**任务要求:**
根据下面这篇旅游题解回答：
(a) 相邻的城市连边之后，要求的是什么？
(b) 代码开头注释中 Time 一项写的是什么？
(c) 常量 Maxn 被设为多少？

[ZJOI2012]旅游

看懂题意就好了。

就是相邻的城市连边，然后求图的直径。

/**
 * Problem:Journey
 * Author:Shun Yao
 * Time:2013.6.3
 * Result:Accepted
 */

#include <cstring>
#include <cstdio>
#include <algorithm>

const long Maxn = 200005;

long abs(long x) {
	return x < 0 ? -x : x;
}
long max(long x, long y) {
	return x > y ? x : y;
}
long min(long x, long y) {
	return x < y ? x : y;
}

class line {
public:
	long u, v, i;
	line() {}
	~line() {}
	line(long U, long V, long I):u(min(U, V)), v(max(U, V)), i(I) {}
} l[Maxn << 1];

bool cmpl(line a, line b) {
	return a.u != b.u ? a.u < b.u : a.v < b.v;
}

class gnode {
public:
	long v;
	gnode *next;
	gnode() {}
	~gnode() {}
	gnode(long V, gnode *ne):v(V), next(ne) {}
} *g[Maxn];

void add(long x, long y) {
	g[x] = new gnode(y, g[x]);
	g[y] = new gnode(x, g[y]);
}

long n, tot;
long q[Maxn], *L, *R;
long f[Maxn], d[Maxn][2];
long ans;
int main() {
	static long i, a, b, c;
	static gnode *e;
	freopen("journey.in", "r", stdin);
	freopen("journey.out", "w", stdout);
	scanf("%ld", &n);
	tot = 0;
	for (i = 1; i <= n - 2; ++i) {
		scanf("%ld%ld%ld", &a, &b, &c);
		if (abs(a % n - b % n) > 1 && abs(a - b) > 1)

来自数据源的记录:
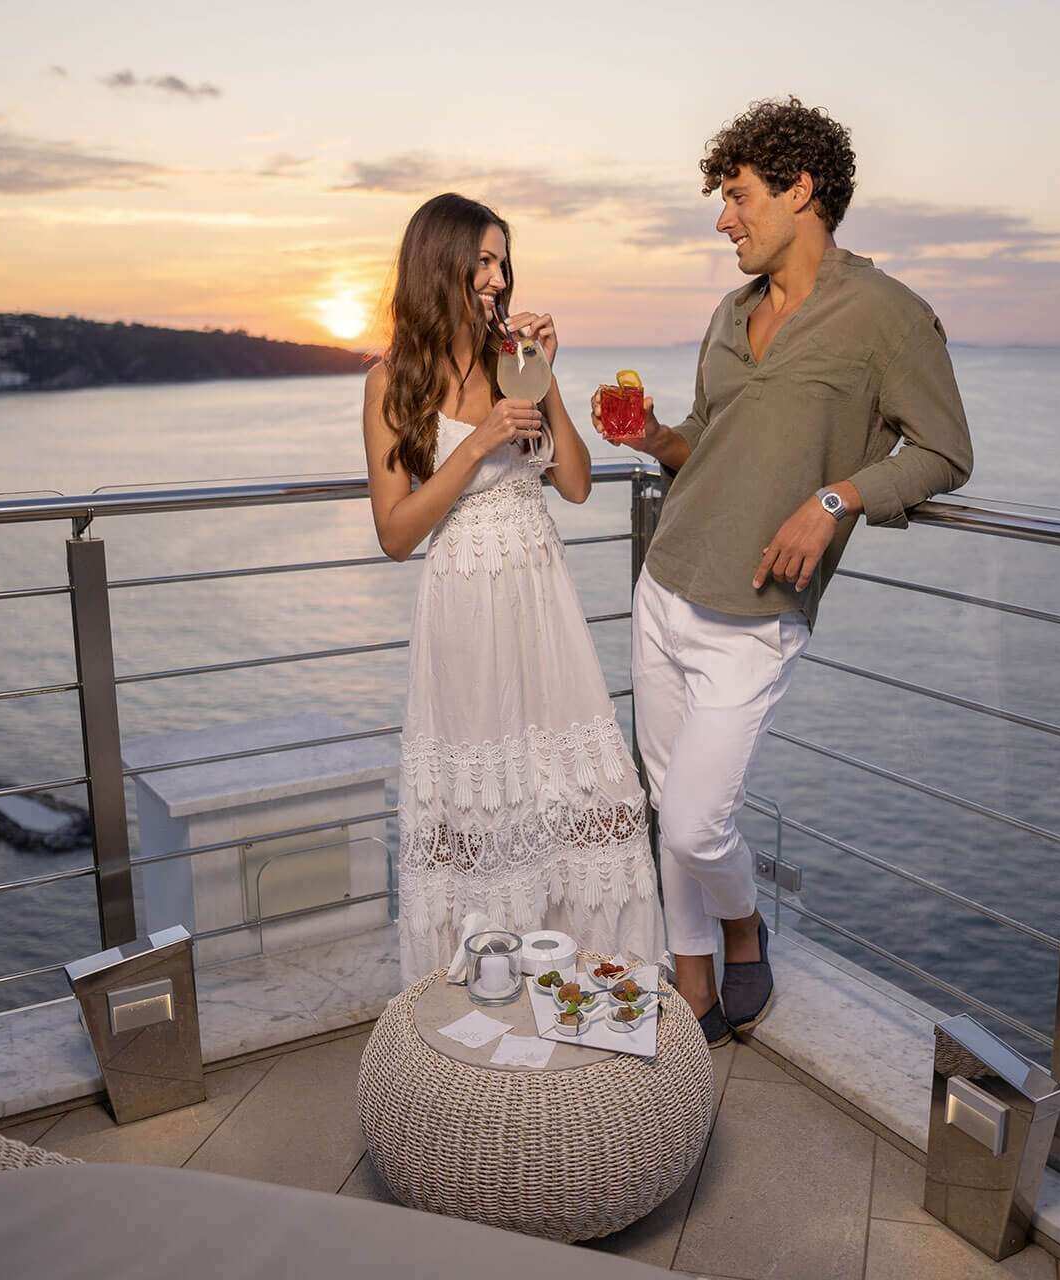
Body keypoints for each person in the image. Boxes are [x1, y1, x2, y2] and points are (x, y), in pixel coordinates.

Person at [596, 98, 975, 1046]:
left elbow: (944, 451)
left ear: (800, 191)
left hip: (755, 614)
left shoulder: (886, 316)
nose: (723, 218)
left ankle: (741, 925)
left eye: (737, 196)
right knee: (662, 796)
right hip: (665, 580)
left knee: (692, 823)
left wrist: (838, 497)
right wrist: (655, 439)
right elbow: (708, 446)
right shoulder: (732, 311)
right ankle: (691, 984)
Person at [364, 193, 663, 983]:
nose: (498, 278)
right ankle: (480, 993)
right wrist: (478, 444)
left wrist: (547, 380)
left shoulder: (516, 359)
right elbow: (396, 533)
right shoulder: (392, 380)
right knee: (485, 802)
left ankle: (594, 986)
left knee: (580, 788)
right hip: (465, 603)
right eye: (484, 261)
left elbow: (574, 483)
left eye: (503, 261)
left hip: (541, 594)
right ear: (442, 266)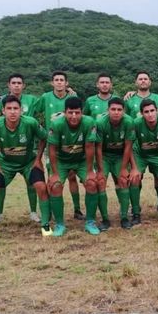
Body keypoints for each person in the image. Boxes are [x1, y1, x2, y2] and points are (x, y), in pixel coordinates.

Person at [0, 95, 50, 242]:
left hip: (28, 162)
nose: (12, 112)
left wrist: (38, 159)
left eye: (16, 108)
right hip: (5, 164)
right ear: (3, 111)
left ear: (21, 110)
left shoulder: (30, 123)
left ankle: (45, 225)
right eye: (9, 109)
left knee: (41, 186)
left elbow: (44, 137)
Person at [33, 70, 84, 221]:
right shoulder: (45, 97)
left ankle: (77, 210)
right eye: (57, 80)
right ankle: (50, 211)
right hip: (53, 144)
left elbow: (81, 115)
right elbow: (33, 112)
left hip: (73, 144)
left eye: (62, 80)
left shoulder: (73, 97)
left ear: (66, 83)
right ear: (52, 82)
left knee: (72, 177)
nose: (59, 82)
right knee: (53, 178)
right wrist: (40, 129)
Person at [0, 73, 39, 225]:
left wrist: (71, 94)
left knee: (31, 181)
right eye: (14, 83)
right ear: (9, 85)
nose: (17, 85)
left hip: (27, 147)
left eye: (19, 83)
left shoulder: (32, 100)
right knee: (0, 181)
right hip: (6, 146)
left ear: (23, 85)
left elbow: (48, 103)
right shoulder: (1, 101)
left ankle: (33, 212)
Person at [47, 97, 100, 235]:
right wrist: (55, 173)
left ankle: (90, 221)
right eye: (70, 112)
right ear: (65, 112)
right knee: (56, 185)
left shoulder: (89, 122)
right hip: (61, 160)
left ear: (82, 112)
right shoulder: (56, 124)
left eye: (77, 112)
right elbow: (51, 149)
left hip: (81, 160)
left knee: (92, 183)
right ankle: (59, 224)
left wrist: (89, 171)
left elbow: (89, 147)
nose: (74, 116)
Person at [125, 71, 158, 214]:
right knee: (137, 176)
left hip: (156, 144)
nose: (143, 81)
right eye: (140, 79)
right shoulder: (129, 99)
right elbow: (125, 119)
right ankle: (135, 207)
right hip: (139, 145)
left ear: (150, 82)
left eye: (145, 79)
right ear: (136, 82)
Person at [94, 97, 136, 230]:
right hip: (105, 156)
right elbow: (98, 148)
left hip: (120, 156)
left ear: (123, 111)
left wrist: (124, 168)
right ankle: (105, 219)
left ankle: (124, 217)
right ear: (108, 110)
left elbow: (128, 146)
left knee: (123, 180)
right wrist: (100, 169)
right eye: (113, 109)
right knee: (100, 182)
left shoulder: (129, 122)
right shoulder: (100, 122)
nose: (116, 112)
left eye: (119, 109)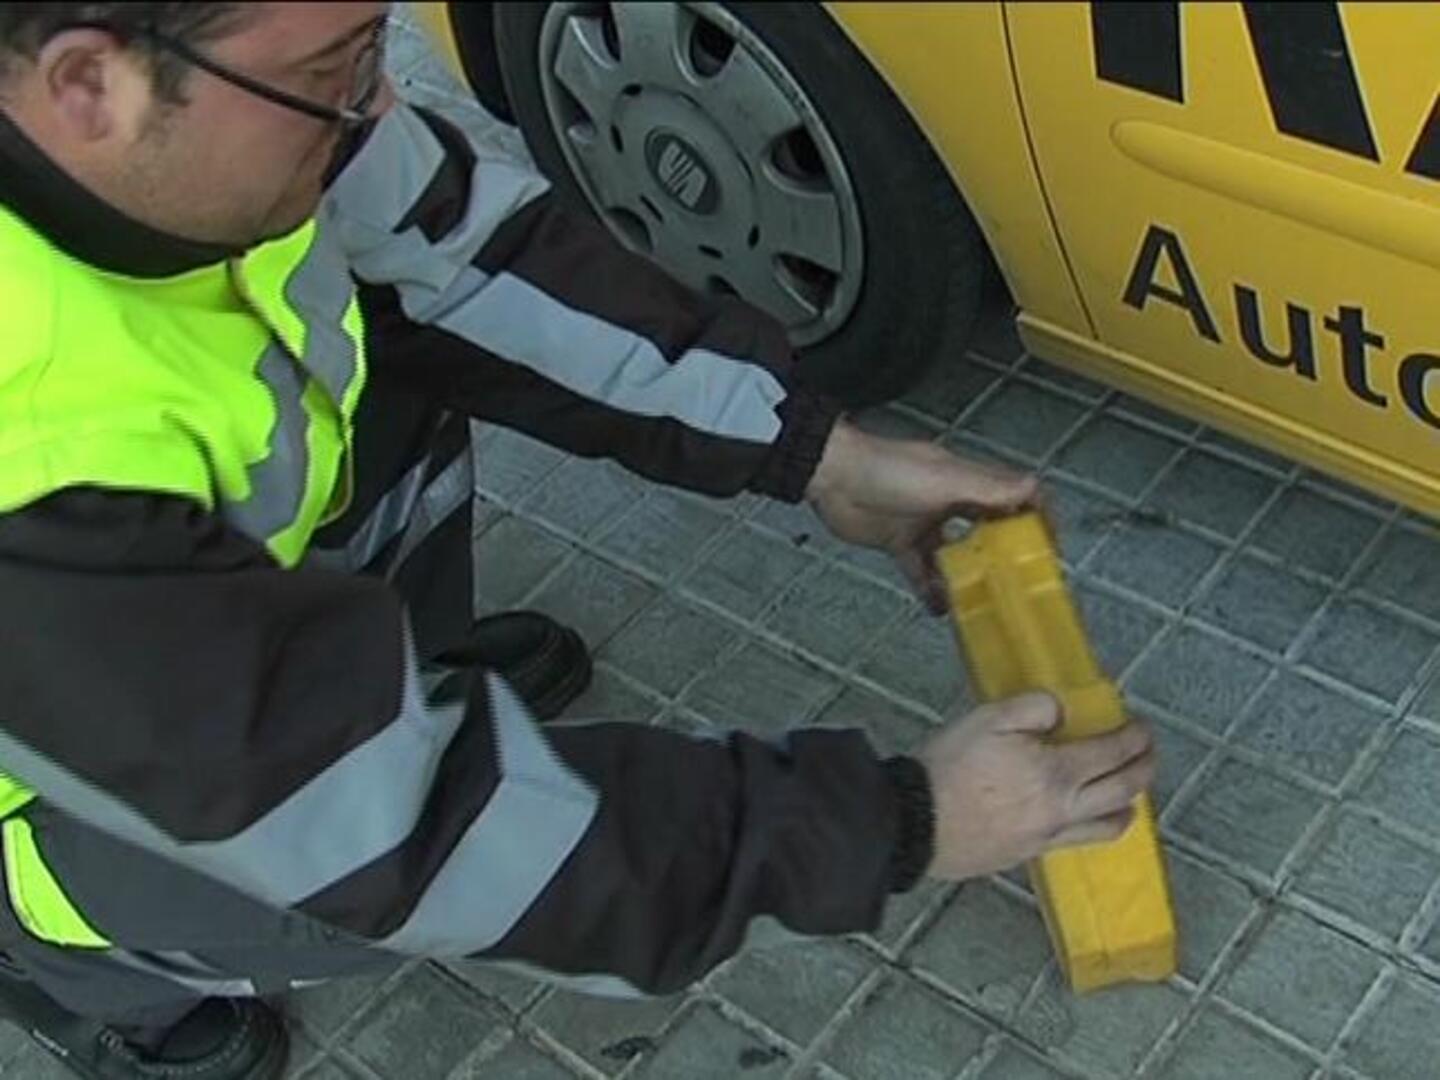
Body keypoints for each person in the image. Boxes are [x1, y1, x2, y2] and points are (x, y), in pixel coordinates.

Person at [0, 3, 1156, 1077]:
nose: (372, 104)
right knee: (370, 887)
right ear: (88, 83)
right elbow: (389, 826)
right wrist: (900, 822)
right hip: (82, 765)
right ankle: (78, 975)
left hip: (186, 626)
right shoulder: (31, 477)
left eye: (372, 46)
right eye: (326, 72)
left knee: (389, 396)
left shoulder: (220, 121)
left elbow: (461, 256)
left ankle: (386, 689)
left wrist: (812, 453)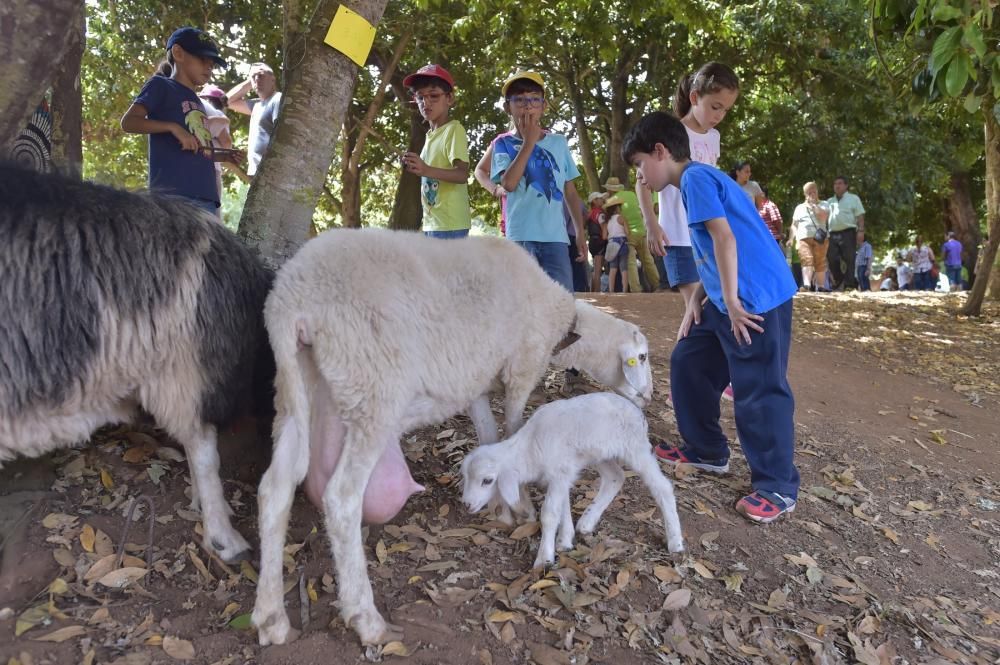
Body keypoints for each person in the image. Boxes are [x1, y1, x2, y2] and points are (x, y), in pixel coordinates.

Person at [624, 110, 799, 523]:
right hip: (726, 299)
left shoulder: (697, 180)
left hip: (754, 300)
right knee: (689, 360)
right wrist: (698, 298)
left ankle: (777, 486)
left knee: (758, 387)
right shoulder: (695, 182)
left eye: (639, 164)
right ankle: (707, 450)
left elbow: (725, 238)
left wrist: (735, 304)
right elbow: (709, 251)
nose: (640, 177)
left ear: (661, 151)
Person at [490, 71, 586, 292]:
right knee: (522, 301)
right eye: (519, 100)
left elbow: (570, 191)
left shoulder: (559, 143)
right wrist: (529, 143)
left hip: (556, 238)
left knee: (561, 300)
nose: (527, 106)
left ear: (543, 106)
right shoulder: (503, 144)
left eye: (534, 99)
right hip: (521, 238)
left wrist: (580, 232)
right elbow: (509, 184)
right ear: (507, 107)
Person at [120, 27, 228, 214]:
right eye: (203, 59)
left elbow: (198, 147)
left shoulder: (197, 101)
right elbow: (129, 122)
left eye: (212, 63)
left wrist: (223, 156)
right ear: (178, 53)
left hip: (207, 195)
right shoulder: (160, 85)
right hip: (174, 195)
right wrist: (173, 128)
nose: (209, 67)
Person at [399, 64, 471, 238]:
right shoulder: (430, 136)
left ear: (450, 98)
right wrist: (413, 166)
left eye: (434, 96)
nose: (426, 102)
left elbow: (462, 175)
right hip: (433, 223)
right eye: (420, 97)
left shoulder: (454, 130)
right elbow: (427, 172)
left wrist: (425, 169)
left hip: (451, 225)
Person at [198, 84, 249, 217]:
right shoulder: (219, 114)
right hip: (212, 168)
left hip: (196, 163)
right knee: (212, 212)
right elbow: (226, 143)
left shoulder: (199, 112)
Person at [226, 62, 282, 177]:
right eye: (253, 77)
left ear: (272, 80)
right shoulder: (256, 105)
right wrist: (252, 80)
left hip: (270, 171)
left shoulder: (277, 99)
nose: (256, 79)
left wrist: (255, 76)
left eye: (261, 75)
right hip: (255, 172)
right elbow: (226, 101)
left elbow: (280, 133)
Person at [604, 176, 659, 292]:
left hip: (629, 235)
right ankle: (657, 284)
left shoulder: (613, 200)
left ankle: (636, 289)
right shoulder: (631, 194)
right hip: (641, 231)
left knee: (631, 263)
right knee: (648, 260)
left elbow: (607, 210)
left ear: (610, 190)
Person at [787, 182, 831, 292]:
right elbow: (794, 224)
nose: (812, 194)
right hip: (803, 238)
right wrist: (791, 238)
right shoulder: (799, 208)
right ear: (805, 194)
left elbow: (823, 217)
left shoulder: (824, 204)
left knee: (820, 261)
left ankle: (820, 286)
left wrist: (814, 205)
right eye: (809, 192)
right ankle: (806, 285)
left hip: (820, 238)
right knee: (807, 259)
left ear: (817, 192)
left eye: (814, 191)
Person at [826, 176, 866, 290]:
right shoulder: (829, 201)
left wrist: (861, 231)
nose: (837, 186)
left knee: (849, 258)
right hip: (832, 233)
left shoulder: (854, 198)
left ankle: (849, 284)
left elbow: (860, 216)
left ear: (846, 185)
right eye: (835, 184)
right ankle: (839, 278)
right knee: (831, 257)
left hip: (848, 232)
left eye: (839, 183)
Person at [602, 196, 630, 293]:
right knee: (624, 268)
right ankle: (624, 290)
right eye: (619, 206)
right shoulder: (621, 218)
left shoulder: (606, 221)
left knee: (613, 268)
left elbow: (604, 236)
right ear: (616, 208)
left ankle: (611, 290)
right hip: (622, 243)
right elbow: (627, 232)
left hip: (611, 244)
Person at [586, 192, 608, 292]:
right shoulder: (600, 213)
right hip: (599, 242)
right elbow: (604, 228)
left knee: (596, 269)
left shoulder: (590, 213)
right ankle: (596, 293)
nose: (602, 200)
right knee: (598, 270)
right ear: (594, 201)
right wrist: (605, 240)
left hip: (592, 241)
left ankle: (592, 291)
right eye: (599, 198)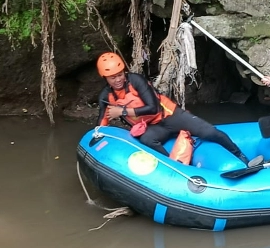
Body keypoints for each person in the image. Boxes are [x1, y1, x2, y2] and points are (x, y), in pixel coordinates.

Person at [95, 52, 251, 165]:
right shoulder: (106, 96)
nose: (118, 80)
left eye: (120, 74)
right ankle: (174, 167)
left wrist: (122, 111)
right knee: (147, 139)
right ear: (105, 78)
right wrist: (98, 135)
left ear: (124, 72)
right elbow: (102, 121)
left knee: (209, 132)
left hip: (169, 115)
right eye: (113, 77)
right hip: (153, 127)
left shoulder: (136, 80)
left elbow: (153, 108)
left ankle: (240, 156)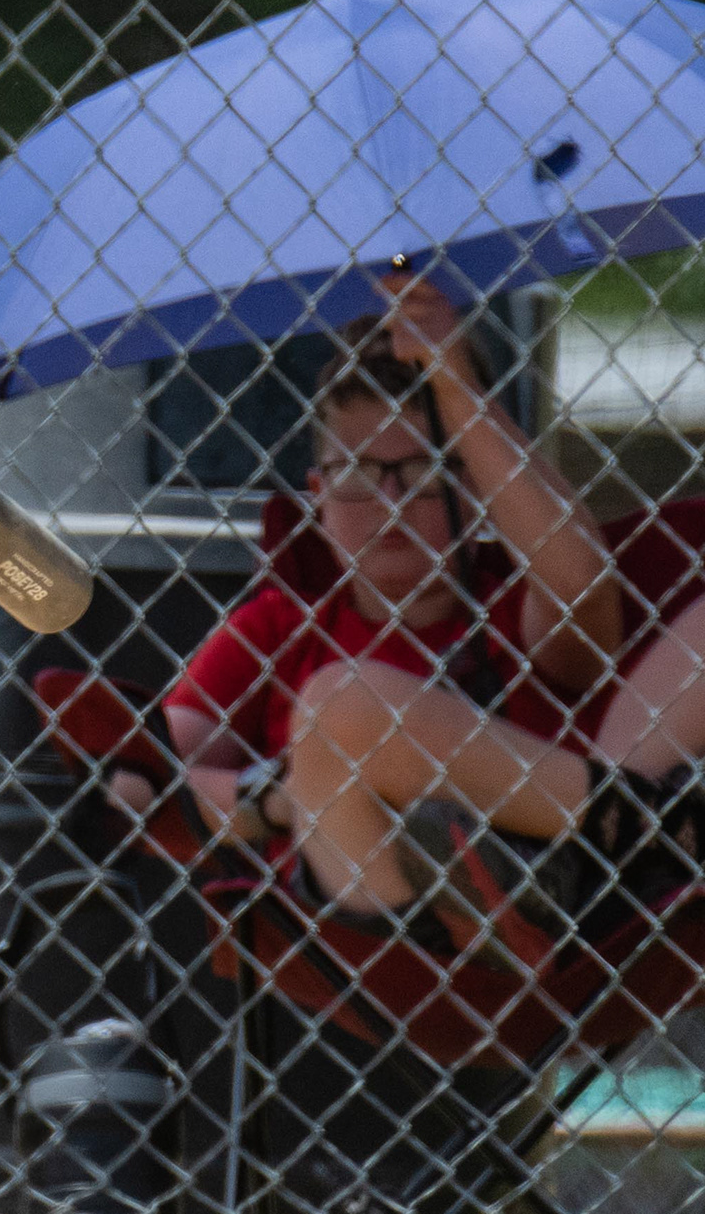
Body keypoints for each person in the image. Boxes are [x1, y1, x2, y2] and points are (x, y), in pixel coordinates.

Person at [124, 278, 705, 928]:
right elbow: (134, 785)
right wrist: (279, 799)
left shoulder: (513, 610)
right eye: (356, 472)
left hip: (558, 915)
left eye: (425, 471)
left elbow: (582, 589)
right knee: (341, 709)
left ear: (476, 488)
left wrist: (458, 390)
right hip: (379, 925)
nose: (391, 503)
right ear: (316, 494)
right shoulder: (278, 627)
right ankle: (642, 828)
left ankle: (578, 848)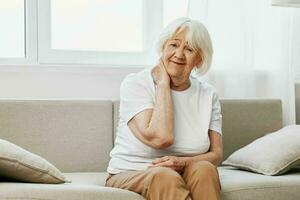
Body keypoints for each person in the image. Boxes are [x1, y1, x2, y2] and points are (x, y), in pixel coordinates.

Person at [105, 17, 223, 200]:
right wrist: (162, 83)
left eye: (189, 49)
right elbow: (161, 138)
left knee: (205, 169)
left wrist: (183, 162)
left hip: (186, 170)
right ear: (163, 47)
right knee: (164, 176)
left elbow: (216, 154)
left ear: (200, 60)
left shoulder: (208, 94)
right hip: (134, 172)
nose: (179, 54)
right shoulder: (136, 84)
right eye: (174, 45)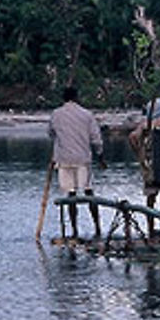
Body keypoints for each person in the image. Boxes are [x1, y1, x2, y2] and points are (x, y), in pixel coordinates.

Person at [48, 86, 106, 241]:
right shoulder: (86, 115)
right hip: (82, 159)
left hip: (64, 159)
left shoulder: (56, 114)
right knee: (89, 192)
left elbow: (51, 133)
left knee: (71, 194)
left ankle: (74, 230)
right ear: (76, 97)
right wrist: (100, 156)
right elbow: (96, 139)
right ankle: (98, 227)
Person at [128, 97, 160, 237]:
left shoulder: (145, 124)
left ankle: (151, 231)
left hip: (151, 165)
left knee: (150, 199)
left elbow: (132, 137)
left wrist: (139, 154)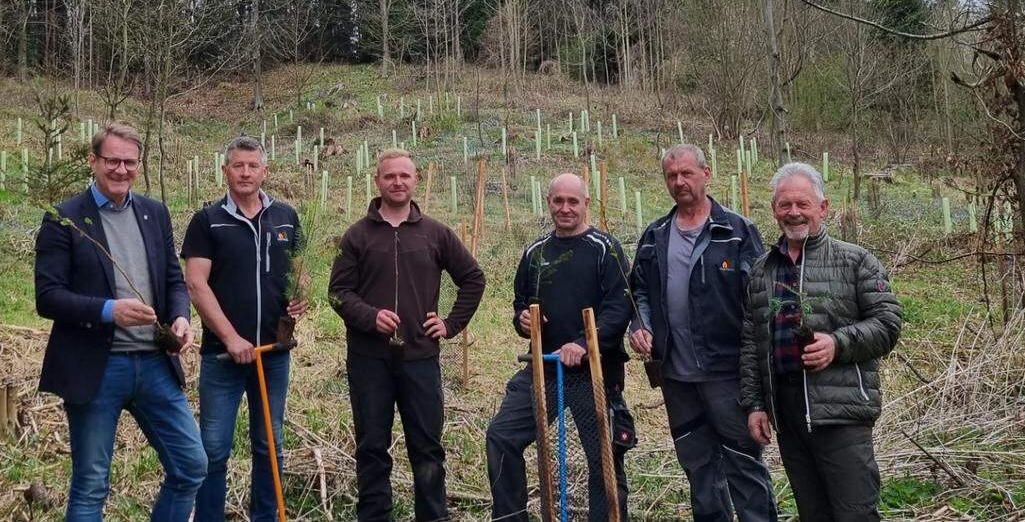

**书面回答:**
(a) 求图的直径。
(b) 2013.6.3
(c) 200005